After getting machines to boot reliably, networking was the next thing that forced me to slow down and think properly.

Private networking sounds simple when you say it quickly.

"Just let the machines talk to each other."

Then you try to do it across hosts, across regions, across reboots, without handing every guest a pile of custom firewall rules and mystery routing.

That is where the clean model matters.

In this post, I want to explain the network shape I find the most reasonable for a microVM fleet.

What I wanted from the network

For a microVM platform, the private network should feel boring from inside the guest.

The guest should not care:

  • which host it landed on
  • which physical node hosts its peer
  • whether a node got replaced
  • how the control plane exchanged peer state

The guest should know one thing: it has a private address and packets to that private world work.

That is the standard.

Why IPv6 helps

IPv4 can do this, but it starts fights you do not need.

With IPv6, you can give every machine a clean private identity without squeezing everything through tiny address space and heavy NAT habits. It makes the addressing model easier to reason about.

That matters because the address can carry meaning:

  • node identity
  • machine identity
  • network membership
  • policy boundaries

Not magical meaning. Useful meaning.

Why WireGuard fits

Once you have more than one host, you need a private fabric between them.

WireGuard is a good fit because it is simple, fast, and kernel-native. It also gives you a clean identity model with keys instead of a giant pile of TLS setup for every internal hop.

At a high level:

guest VM --tap--> worker host --WireGuard--> remote worker host --tap--> guest VM

The worker hosts form the mesh. The guests ride on top of it.

That lets the platform keep a simple promise:

"Your machine has a private address, and that address works across the fleet."

Here is the packet path I keep in my head:

guest
  -> tap device
  -> local worker host
  -> WireGuard mesh
  -> remote worker host
  -> remote tap device
  -> remote guest

Do not mix guest routing and DNS identity

One subtle mistake is to blur two separate ideas:

  • the next hop a guest should route through
  • the stable identity of the DNS service it should query

Those are not the same thing.

The next hop is local. It is about how a packet leaves the guest and reaches the host.

The DNS service identity should be stable. It should not change just because the guest moved or the node got replaced.

Once those concepts stay separate, the network gets less weird.

The control-plane trap

There is a bigger design lesson here too.

Do not make your whole control plane depend on the same network it is still trying to heal.

That circular dependency creates awful failure modes.

If peer updates only arrive over the mesh, and the mesh is broken because peer updates are stale, you have built a trap for yourself.

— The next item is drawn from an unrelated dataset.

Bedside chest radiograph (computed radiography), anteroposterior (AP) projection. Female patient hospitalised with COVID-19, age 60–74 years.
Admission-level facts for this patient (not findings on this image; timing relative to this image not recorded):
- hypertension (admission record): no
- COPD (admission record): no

The data plane and the control plane can talk to each other, but they should not hold each other hostage.

Failure modes that matter

The failure modes here are not always dramatic. They are often annoying:

  • a stale peer endpoint means packets go to the wrong place
  • a bad route means the guest has an address but no path
  • the guest can reach the network, but DNS still fails

Those are the cases that make a platform feel flaky even when part of the design is working.

What "good" looks like

A good private network for microVMs has a few traits:

  • every guest gets a stable private identity
  • east-west traffic works across hosts
  • guest routing is host-local and predictable
  • policy can be enforced without hand-crafted snowflake rules
  • DNS does not depend on the guest knowing host details
  • host replacement does not force the guest model to change

That is the shape I want:

            private fleet network

   VM A            worker A           worker B            VM B
  fdaa::10  <-->   mesh0    <====>    mesh0    <-->     fdaa::20
                     WG mesh          WG mesh

The guest sees a private world. The host does the ugly work.

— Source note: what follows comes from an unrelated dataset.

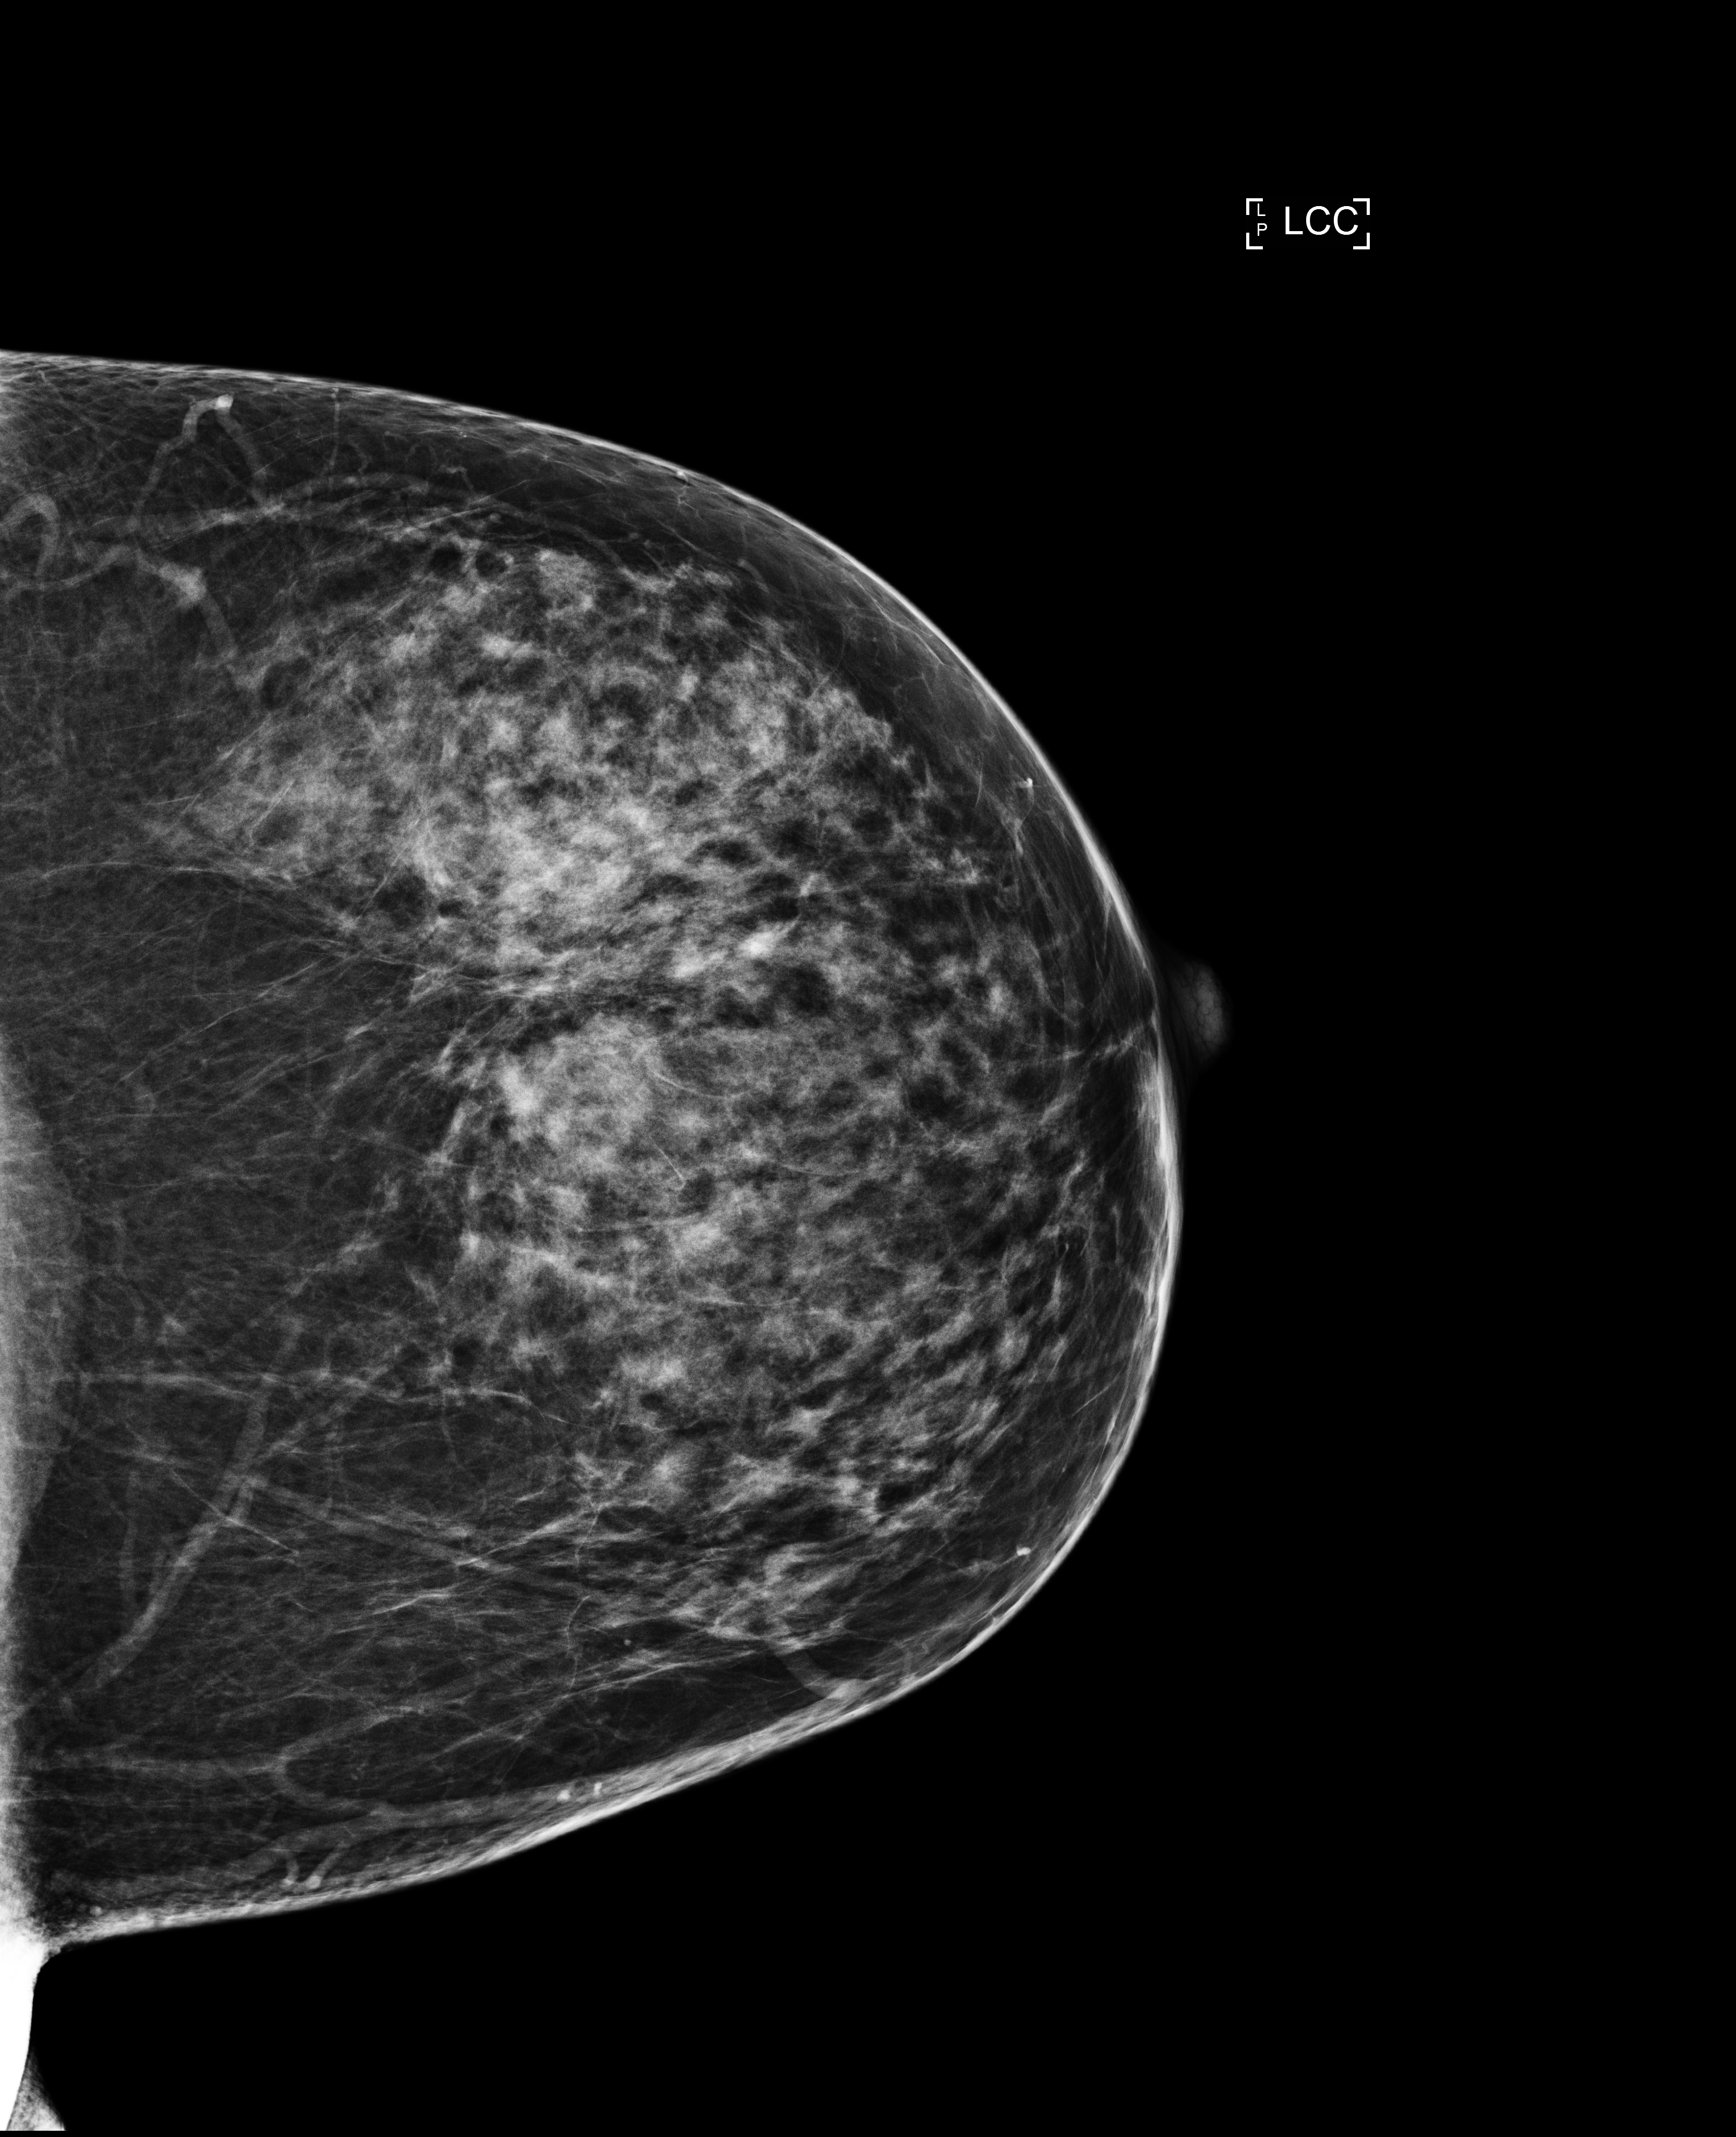
Full-field digital mammogram (FFDM), left breast, cranio-caudal projection, screening examination, compressed breast thickness 63 mm, system: Selenia Dimensions. Patient: female, 50 years.
- BI-RADS breast density category at the screening exam (both breasts, scale 1–4): 3
- final BI-RADS category for the screening round (tomosynthesis exam, both breasts): category 1
- recall: no recall after this screen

Why this matters for compute products

Private networking is not a side quest.

It is what makes the platform useful for anything beyond isolated toy workloads.

You need it for:

  • service-to-service communication
  • private databases
  • multi-machine test environments
  • agent sandboxes that call internal tools
  • distributed jobs that should not be public on the internet

Without a clean private network, everything gets forced through public exposure or weird host tunnels. That is not a platform. That is a workaround farm.

The real win

The best network design is the one users forget.

They should not need to know which node owns the WireGuard peer, which route got reconciled, or which host-local device delivered the packet.

They should know their machine has a private address and the packet gets where it should go. That is boring. Boring is the goal. The guest should see one private network, even if the hosts underneath are messy.